New South Wales Heritage Register
- Official name: Building
- Type: State heritage (built)
- Designated: 2 April 1999
- Reference no.: 854
- Type: Terrace
- Category: Residential buildings (private)

= 28 Kent Street, Millers Point =

28 Kent Street, Millers Point is a heritage-listed former retail building and now residence located at 28 Kent Street, in the inner city Sydney suburb of Millers Point in the City of Sydney local government area of New South Wales, Australia. The property was added to the New South Wales State Heritage Register on 2 April 1999.

== History ==
Millers Point is one of the earliest areas of European settlement in Australia, and a focus for maritime activities.
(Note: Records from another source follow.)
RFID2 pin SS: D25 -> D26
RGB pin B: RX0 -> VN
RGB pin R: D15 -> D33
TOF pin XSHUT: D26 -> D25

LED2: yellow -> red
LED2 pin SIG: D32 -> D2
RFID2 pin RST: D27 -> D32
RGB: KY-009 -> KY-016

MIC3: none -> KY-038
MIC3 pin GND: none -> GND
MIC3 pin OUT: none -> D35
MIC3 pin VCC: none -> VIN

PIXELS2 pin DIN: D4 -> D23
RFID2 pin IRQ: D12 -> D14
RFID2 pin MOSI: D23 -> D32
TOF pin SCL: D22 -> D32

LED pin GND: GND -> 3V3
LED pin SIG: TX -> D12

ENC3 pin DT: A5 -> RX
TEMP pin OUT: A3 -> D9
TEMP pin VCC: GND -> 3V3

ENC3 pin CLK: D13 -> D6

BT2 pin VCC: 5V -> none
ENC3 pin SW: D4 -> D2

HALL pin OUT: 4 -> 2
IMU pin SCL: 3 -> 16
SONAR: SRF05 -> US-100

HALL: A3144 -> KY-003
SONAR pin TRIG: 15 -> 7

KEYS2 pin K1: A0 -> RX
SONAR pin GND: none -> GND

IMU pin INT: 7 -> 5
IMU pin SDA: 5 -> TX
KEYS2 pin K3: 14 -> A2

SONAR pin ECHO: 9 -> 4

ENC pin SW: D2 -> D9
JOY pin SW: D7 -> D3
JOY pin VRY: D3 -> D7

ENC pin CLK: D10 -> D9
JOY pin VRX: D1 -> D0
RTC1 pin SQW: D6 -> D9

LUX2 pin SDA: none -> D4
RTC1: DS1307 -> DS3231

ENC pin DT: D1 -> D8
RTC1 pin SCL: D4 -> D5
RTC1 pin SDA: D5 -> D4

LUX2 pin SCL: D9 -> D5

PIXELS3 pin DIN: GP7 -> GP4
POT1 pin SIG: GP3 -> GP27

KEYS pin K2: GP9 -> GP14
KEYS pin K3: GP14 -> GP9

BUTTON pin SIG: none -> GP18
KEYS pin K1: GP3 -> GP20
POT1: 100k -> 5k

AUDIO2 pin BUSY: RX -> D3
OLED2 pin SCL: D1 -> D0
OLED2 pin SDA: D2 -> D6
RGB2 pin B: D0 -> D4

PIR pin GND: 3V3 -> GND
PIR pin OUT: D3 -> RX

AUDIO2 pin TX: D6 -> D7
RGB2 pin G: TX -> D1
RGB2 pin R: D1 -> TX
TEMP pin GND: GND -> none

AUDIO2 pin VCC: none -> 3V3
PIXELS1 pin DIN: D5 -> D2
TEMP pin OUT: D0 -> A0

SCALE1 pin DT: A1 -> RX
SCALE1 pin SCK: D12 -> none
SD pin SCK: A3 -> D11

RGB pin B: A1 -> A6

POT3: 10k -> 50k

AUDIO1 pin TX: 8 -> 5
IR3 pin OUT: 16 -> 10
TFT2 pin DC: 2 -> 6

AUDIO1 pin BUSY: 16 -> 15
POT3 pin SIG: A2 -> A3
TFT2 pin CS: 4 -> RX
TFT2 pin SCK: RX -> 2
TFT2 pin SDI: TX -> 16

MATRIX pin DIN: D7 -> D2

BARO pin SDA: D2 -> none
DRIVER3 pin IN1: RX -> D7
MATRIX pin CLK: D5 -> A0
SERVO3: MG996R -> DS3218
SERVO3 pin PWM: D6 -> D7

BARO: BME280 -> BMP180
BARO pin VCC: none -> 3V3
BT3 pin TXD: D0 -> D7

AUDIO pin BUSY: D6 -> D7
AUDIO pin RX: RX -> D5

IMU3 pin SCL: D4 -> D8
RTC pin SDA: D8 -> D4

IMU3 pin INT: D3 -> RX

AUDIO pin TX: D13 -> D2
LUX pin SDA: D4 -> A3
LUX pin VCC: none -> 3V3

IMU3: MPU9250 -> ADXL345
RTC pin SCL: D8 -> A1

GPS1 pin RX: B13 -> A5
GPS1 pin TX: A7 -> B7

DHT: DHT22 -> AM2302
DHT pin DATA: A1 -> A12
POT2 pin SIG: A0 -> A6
Mostly intact, this two-storey early Victorian shop with cantilevered timber framed balcony over footpath.

== Description ==
A two-storey Victorian terrace house with four bedrooms. Features include a cantilevered balcony over footpath, a corrugated iron verandah, panelled front door with fanlight and a sash window with slab sill on ground floor. This residence has four bedrooms. Storeys: Two; Construction: Painted brick work. Corrugated galvanised iron roof. Painted joinery. Cast iron lace, timber framed balcony. Style: Victorian Filigree.

The external condition of this property is good.

=== Modifications and dates ===
External: Fanlight infilled. Ground floor window replaced. Last inspected: 21 February 1995.

== Heritage listing ==
As at 23 November 2000, this 1860s terrace forms part of a cohesive streetscape element.

It is part of the Millers Point Conservation Area, an intact residential and maritime precinct. It contains residential buildings and civic spaces dating from the 1830s and is an important example of 19th century adaptation of the landscape.

28 Kent Street, Millers Point was listed on the New South Wales State Heritage Register on 2 April 1999.